Enseguida dos mujeres se pusieron a recoger para el niño lo que la gente de la iglesia daba en cantidad. El cura junto con una de las mujeres que ayudaban en la iglesia metieron al niño dentro de la sacristía y entre llantos y risas, por los nervios, le sacaron que vivía en las chabolas próximas al Cerro del Tío Pío. Discretamente don Fermín devolvió las viandas robadas a su dueño, explicándole al Dionisio que se callara porque todo estaba arreglado y llevó al niño con su abuelo “El Piños”, contándole que el chiquillo se había perdido y que él le había encontrado.
- Mañana vamos a verte para llevarte las cosas de Navidad. No llores y sé valiente, que no ha pasado nada.

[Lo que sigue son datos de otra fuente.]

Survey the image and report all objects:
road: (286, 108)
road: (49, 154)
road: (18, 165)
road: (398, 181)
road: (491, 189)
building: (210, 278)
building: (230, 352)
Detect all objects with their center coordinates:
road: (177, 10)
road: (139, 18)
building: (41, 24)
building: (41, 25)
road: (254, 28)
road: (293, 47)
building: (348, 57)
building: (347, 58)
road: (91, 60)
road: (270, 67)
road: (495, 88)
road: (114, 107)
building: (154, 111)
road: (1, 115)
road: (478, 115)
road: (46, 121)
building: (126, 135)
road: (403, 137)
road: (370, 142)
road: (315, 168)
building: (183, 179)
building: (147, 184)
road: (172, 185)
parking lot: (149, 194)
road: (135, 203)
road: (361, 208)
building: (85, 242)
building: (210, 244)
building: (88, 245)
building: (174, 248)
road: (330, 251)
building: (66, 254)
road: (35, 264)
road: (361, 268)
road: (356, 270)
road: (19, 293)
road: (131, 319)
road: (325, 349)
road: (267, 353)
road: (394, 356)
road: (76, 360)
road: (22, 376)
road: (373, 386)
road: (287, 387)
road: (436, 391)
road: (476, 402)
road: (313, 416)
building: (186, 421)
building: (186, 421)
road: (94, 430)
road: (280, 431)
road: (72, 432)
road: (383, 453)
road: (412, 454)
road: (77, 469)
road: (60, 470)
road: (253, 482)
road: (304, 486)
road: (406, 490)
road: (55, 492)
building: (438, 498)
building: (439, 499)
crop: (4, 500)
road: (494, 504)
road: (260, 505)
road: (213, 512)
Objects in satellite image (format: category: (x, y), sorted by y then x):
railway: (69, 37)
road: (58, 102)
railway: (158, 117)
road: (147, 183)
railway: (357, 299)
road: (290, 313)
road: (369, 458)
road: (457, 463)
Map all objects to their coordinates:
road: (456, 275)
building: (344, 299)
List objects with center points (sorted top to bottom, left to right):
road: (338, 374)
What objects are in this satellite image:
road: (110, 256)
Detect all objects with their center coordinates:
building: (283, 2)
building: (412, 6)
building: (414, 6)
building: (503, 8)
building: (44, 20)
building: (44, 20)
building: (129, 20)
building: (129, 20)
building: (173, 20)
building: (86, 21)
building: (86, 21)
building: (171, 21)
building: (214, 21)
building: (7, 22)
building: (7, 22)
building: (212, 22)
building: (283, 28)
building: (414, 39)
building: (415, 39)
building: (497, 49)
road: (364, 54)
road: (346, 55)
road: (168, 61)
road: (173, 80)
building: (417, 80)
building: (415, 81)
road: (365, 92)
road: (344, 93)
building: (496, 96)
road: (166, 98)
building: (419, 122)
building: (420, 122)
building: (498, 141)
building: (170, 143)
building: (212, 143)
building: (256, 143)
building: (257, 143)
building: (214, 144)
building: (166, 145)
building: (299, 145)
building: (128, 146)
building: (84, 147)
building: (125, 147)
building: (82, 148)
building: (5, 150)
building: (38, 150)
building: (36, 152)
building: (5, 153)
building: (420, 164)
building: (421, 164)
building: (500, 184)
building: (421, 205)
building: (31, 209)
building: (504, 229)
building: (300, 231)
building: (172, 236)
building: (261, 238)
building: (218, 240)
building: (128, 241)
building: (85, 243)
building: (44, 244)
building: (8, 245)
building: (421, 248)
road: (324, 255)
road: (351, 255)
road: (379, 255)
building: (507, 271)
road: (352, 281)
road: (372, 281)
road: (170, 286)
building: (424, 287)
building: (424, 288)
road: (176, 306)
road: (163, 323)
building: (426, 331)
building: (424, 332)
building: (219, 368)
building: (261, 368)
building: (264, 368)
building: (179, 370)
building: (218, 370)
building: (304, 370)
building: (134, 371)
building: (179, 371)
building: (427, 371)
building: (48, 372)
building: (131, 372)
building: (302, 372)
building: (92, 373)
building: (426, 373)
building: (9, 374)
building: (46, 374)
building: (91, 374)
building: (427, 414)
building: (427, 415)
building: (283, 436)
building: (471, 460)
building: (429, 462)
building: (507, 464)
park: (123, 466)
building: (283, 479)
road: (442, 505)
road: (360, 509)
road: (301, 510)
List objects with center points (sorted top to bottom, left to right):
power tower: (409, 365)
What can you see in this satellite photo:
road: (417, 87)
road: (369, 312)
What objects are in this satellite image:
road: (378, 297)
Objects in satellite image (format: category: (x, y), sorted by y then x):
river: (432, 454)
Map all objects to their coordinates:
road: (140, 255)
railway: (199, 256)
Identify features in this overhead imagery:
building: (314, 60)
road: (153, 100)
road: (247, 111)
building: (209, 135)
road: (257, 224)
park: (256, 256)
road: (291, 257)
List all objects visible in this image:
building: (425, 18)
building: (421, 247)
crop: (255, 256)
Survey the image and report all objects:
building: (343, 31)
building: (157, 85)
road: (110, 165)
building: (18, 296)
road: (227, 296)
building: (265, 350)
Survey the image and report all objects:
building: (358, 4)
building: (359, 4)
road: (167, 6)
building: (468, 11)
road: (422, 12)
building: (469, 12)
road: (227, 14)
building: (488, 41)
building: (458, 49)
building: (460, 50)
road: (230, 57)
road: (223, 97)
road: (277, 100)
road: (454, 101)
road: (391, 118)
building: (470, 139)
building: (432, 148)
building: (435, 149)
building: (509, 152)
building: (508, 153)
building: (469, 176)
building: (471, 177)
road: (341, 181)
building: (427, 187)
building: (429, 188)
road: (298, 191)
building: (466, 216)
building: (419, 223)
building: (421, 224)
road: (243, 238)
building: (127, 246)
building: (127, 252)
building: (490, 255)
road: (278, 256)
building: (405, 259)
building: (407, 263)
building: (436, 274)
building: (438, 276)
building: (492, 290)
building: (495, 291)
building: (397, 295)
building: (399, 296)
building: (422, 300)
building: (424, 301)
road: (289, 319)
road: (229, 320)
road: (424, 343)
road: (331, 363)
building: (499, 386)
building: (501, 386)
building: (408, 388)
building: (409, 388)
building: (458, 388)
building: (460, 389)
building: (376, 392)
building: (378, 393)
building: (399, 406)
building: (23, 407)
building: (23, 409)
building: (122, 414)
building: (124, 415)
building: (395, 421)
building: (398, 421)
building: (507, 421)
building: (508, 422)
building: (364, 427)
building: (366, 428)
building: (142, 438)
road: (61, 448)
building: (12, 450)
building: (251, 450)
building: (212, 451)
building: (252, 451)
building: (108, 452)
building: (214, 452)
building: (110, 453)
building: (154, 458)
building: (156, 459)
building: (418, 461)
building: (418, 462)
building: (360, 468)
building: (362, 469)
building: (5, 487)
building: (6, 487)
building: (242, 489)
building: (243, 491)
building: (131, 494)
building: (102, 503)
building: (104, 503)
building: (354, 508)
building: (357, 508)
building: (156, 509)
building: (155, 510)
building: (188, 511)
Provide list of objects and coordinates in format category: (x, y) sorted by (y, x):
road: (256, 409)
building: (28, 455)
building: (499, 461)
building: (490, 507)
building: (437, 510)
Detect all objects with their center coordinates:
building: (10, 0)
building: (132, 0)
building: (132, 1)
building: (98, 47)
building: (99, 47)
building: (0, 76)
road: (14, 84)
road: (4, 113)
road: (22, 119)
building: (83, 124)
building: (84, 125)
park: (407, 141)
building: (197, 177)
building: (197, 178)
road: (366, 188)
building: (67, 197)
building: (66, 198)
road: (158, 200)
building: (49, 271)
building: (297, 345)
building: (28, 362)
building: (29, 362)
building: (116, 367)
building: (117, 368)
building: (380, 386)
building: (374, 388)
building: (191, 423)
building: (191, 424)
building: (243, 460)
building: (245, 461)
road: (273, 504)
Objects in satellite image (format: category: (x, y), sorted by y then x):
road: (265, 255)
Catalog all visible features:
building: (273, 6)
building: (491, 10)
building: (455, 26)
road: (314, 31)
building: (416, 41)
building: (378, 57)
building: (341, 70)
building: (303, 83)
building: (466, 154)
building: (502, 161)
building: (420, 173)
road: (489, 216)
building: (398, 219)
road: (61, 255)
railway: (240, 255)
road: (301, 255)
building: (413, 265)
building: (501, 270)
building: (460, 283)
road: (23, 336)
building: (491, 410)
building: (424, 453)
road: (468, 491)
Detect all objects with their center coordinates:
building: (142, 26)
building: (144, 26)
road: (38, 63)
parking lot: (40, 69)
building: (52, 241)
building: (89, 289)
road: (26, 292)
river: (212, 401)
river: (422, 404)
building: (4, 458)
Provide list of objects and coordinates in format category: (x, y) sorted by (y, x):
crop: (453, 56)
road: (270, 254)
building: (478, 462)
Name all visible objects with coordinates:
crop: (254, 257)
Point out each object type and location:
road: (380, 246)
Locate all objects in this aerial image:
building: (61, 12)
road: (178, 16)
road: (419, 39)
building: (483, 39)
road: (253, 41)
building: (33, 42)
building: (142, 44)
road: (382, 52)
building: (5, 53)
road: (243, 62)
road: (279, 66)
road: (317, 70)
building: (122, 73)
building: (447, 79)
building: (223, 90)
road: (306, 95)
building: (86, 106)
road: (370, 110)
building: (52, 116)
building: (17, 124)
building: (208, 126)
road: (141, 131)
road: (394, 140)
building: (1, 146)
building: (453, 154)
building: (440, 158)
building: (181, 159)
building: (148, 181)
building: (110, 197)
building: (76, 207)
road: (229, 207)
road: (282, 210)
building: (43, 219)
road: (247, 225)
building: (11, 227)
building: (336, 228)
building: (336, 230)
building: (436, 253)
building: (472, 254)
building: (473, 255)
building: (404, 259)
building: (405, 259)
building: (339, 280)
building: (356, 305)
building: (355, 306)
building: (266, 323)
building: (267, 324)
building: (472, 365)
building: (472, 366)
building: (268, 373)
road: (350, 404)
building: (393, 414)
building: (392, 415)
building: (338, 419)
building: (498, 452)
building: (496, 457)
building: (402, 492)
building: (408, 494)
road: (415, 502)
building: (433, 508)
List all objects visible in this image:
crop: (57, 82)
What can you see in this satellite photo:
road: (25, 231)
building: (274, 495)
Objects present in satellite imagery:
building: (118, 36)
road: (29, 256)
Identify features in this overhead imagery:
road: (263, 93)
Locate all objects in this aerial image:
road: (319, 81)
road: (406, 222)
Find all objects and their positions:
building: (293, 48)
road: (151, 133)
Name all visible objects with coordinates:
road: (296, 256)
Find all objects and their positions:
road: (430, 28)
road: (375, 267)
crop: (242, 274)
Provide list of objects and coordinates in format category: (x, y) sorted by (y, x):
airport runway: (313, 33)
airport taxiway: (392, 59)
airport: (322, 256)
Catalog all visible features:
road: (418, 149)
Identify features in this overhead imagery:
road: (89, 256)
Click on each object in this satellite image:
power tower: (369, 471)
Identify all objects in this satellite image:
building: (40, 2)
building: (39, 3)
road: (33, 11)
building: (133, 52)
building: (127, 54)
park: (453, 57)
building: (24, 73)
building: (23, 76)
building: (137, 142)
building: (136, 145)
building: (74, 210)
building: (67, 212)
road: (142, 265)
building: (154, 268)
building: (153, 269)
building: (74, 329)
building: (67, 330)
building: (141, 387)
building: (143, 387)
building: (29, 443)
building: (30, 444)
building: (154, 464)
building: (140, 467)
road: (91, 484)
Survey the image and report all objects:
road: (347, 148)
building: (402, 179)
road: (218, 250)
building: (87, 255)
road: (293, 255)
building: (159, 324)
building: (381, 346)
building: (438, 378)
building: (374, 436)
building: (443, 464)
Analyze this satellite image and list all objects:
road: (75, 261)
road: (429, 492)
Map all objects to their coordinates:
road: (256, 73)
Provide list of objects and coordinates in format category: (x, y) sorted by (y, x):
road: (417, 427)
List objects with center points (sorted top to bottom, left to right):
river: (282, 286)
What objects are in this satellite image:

Al día siguiente una furgoneta se paró junto a la chabola de “El Piños”. El niño salió de la casa, alborozado y un poco temeroso. Del vehículo bajaron don Fermín, el cura, una señora y dos jóvenes con varias cajas sobre una carretilla.
- Le ha tocado la lotería, abuelo-le dice uno de los jóvenes- aquí traemos de todo.
- Mire, señor, su nieto es un cristiano de verdad aunque usted no lo sepa y en la parroquia hay muchos, mas yo ya lo sabía. Todos han dado algo para ustedes- le contaba don Fermín.
- Si no tengo “do ponelo”. No tengo “na de sitio”, ni “nevrera”, ni “na”.
- No se preocupe. Aquí le traigo unas llaves de una casita cuyo alquiler le van a pagar los de Cáritas mientras viva. Pero eso sí –seguía diciendo don Fermín-, el niño va a ir, a partir de mañana, al colegio de las Hermanas de la Caridad con una beca para que estudie y sea un hombre de provecho.
- ¿Eso “qués abu”, es malo eso de “etudiá”? – decía el niño sacando una pelota de una de las cajas tan grande como él – mira “abulete”, mira que pelota tan grande.
- No, hijo, es lo mejor “pa” que seas alguien en la vida y no un “desgraciao”, como tu padre o tu “agüelo”.
Esa noche y muchas más, ni el abuelo ni el niño pudieron dormir, pero les daba igual. No paraban colocando todo en su nueva casa. No se cansaban y eran felices. Pusieron a un Niño Jesús sobre un viejo aparador y ya nunca lo quitaron. Rezaban y le pedían para todos los niños pobres del mundo. Y, en la calle a lo lejos, se oían unos villancicos y un tocadiscos que reproducía la canción de El tamborilero.